Notable: NYT's Adam Clymer polls eight different polls for a sampler of the bouncing Gore. Results may vary... WP's Ceci Connolly does the boat trip, giving us an image that could someday be the "I am not a crook" ironic memory of this campaign. "As the raindrops began to fall, he issued a challenge: 'If you don't want to hear specifics, now is your time to leave. Do you want to hear some specifics?'" Cut to helicopter, taking off without veep... USAT's AP finds Nader trying to dodge Gore triangulation: "'He's trying to make a passing grade in Populist 101.'" WSJ does another river moment: "'I'm giving you specifics before the election because I'm not afraid for you to know the facts,' the presidential nominee cried out. 'Do you want specifics?'... 'Yea,' replied the crowd of some 1,000 people." Wow.

Cue "Twilight Zone" Music

"Dr. Frankovic said the Gore bounce measured by the CBS News Poll had been exceeded only once in her polling, by Governor Bush's father. In 1988, she said, Vice President George Bush went from 17 point deficit to a 6 point lead over Gov. Michael S. Dukakis. Mr. Bush never trailed again." —NYT polls story

Politics sections are running pretty short Tuesday.


Heard in the papers

"Do you want specifics?" —Al Gore, to cheering crowd.

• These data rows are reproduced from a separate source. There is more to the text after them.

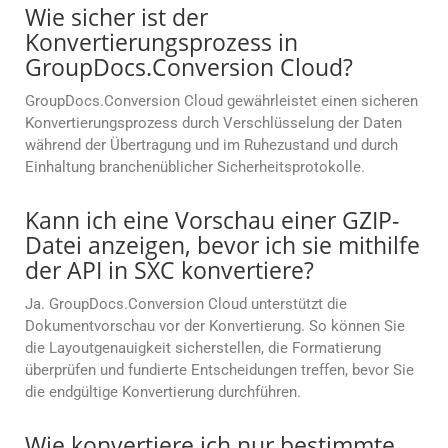
Wie sicher ist der
Konvertierungsprozess in
GroupDocs.Conversion Cloud?
GroupDocs.Conversion Cloud gewährleistet einen sicheren
Konvertierungsprozess durch Verschlüsselung der Daten
während der Übertragung und im Ruhezustand und durch
Einhaltung branchenüblicher Sicherheitsprotokolle.
Kann ich eine Vorschau einer GZIP-
Datei anzeigen, bevor ich sie mithilfe
der API in SXC konvertiere?
Ja. GroupDocs.Conversion Cloud unterstützt die
Dokumentvorschau vor der Konvertierung. So können Sie
die Layoutgenauigkeit sicherstellen, die Formatierung
überprüfen und fundierte Entscheidungen treffen, bevor Sie
die endgültige Konvertierung durchführen.
Wie konvertiere ich nur bestimmte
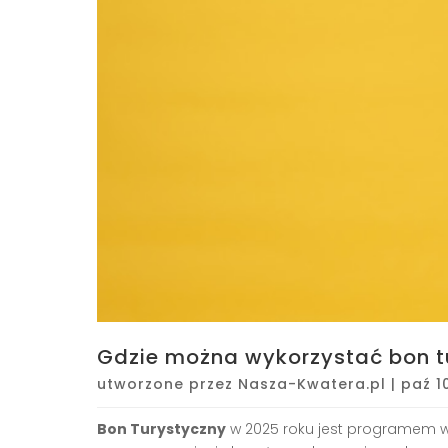
Gdzie można wykorzystać bon t
utworzone przez
Nasza-Kwatera.pl
|
paź 1
Bon Turystyczny
w 2025 roku jest programem ws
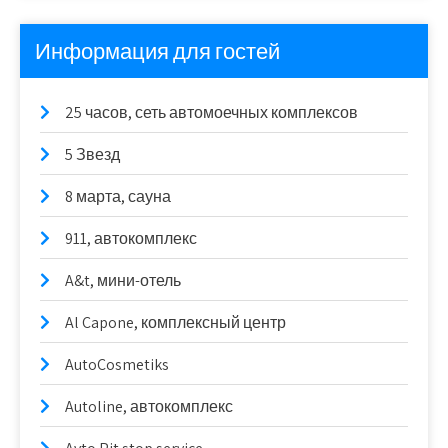
Информация для гостей
25 часов, сеть автомоечных комплексов
5 Звезд
8 марта, сауна
911, автокомплекс
A&t, мини-отель
Al Capone, комплексный центр
AutoCosmetiks
Autoline, автокомплекс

"The risk I took to talk specifics has paid off." —Gore, on his bounce

"I'd rather have a stiff president than a stupid one." —Dee Goss Westby, 71, of La Crosse, Wis., pitching slogans to Gore camp

"I realized I was coming to the edge the other night when I started shaking hands with the Secret Service agents." —Joe Lieberman, on the rigors of the trail, er, river

"Give the money back, Mr. Gore, or stand condemned of deceiving and misleading the American people." —Ralph Nader, in Los Angeles, on soft-money populism.

Tuesday's Stump Stops (NYT)

Gore/Lieberman: Milwaukee, Chicago, Winnetka, Ill.

Bush: Peoria, Ill.; Chesterfield, Mo.

Cheney: Teton County, Wyo.

Matters of Opinion

NYT's Gail Collins sums up the season — "we now understand that George W. Bush likes nothing better than to hang around with members of minority groups, that Al Gore likes nothing better than to hang around with Tipper, and that everybody in the Reform Party is crazy" — and takes your questions (really hers). Very original use of "Survivor" as comic conceit.

WP's E. J. Dionne blazes no new ground either, declaring this election really about choices on the issues, and thus important. Really.

WSJ gives the page to "lapsed Democrat" Harry Stein, that liberal media member who went right and wrote a book about it, which I've been meaning to read: "the convention only confirmed the depressing truth that in today's Democratic Party no one fails the ideological litmus tests and survives."

Best Lede

Quoth the Times: "The phrase is suddenly everywhere." —Katharine Q. Seelye on "working families."

And the election, suddenly, is back on the back burner. Anyone else want to boycott the Olympics?